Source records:
****************
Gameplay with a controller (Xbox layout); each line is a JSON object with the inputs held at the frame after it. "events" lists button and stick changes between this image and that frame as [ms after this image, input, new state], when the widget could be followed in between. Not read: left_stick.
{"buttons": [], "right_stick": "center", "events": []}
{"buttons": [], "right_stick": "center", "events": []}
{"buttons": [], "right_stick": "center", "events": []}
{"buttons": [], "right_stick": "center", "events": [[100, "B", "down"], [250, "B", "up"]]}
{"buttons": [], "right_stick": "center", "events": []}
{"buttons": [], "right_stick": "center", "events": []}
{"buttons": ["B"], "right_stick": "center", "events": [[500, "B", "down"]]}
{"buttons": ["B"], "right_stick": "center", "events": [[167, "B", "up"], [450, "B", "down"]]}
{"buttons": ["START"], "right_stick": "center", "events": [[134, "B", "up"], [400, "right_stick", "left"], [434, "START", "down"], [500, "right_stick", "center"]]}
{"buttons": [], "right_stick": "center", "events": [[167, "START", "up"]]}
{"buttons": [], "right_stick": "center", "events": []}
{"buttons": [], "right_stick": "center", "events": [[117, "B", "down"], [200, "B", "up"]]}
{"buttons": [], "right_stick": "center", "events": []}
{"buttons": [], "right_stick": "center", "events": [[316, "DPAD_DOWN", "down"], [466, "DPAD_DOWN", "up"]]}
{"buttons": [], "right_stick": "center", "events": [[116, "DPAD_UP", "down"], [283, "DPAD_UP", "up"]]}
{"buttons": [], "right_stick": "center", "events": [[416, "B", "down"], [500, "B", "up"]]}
****************
WHAT TO WORK ON | Repeat all of the entries exactly.

RESULT |
Gameplay with a controller (Xbox layout); each line is a JSON object with the inputs held at the frame after it. "events" lists button and stick changes between this image and that frame as [ms after this image, input, new state], when the widget could be followed in between. Not read: left_stick.
{"buttons": [], "right_stick": "center", "events": []}
{"buttons": [], "right_stick": "center", "events": []}
{"buttons": [], "right_stick": "center", "events": []}
{"buttons": [], "right_stick": "center", "events": [[100, "B", "down"], [250, "B", "up"]]}
{"buttons": [], "right_stick": "center", "events": []}
{"buttons": [], "right_stick": "center", "events": []}
{"buttons": ["B"], "right_stick": "center", "events": [[500, "B", "down"]]}
{"buttons": ["B"], "right_stick": "center", "events": [[167, "B", "up"], [450, "B", "down"]]}
{"buttons": ["START"], "right_stick": "center", "events": [[134, "B", "up"], [400, "right_stick", "left"], [434, "START", "down"], [500, "right_stick", "center"]]}
{"buttons": [], "right_stick": "center", "events": [[167, "START", "up"]]}
{"buttons": [], "right_stick": "center", "events": []}
{"buttons": [], "right_stick": "center", "events": [[117, "B", "down"], [200, "B", "up"]]}
{"buttons": [], "right_stick": "center", "events": []}
{"buttons": [], "right_stick": "center", "events": [[316, "DPAD_DOWN", "down"], [466, "DPAD_DOWN", "up"]]}
{"buttons": [], "right_stick": "center", "events": [[116, "DPAD_UP", "down"], [283, "DPAD_UP", "up"]]}
{"buttons": [], "right_stick": "center", "events": [[416, "B", "down"], [500, "B", "up"]]}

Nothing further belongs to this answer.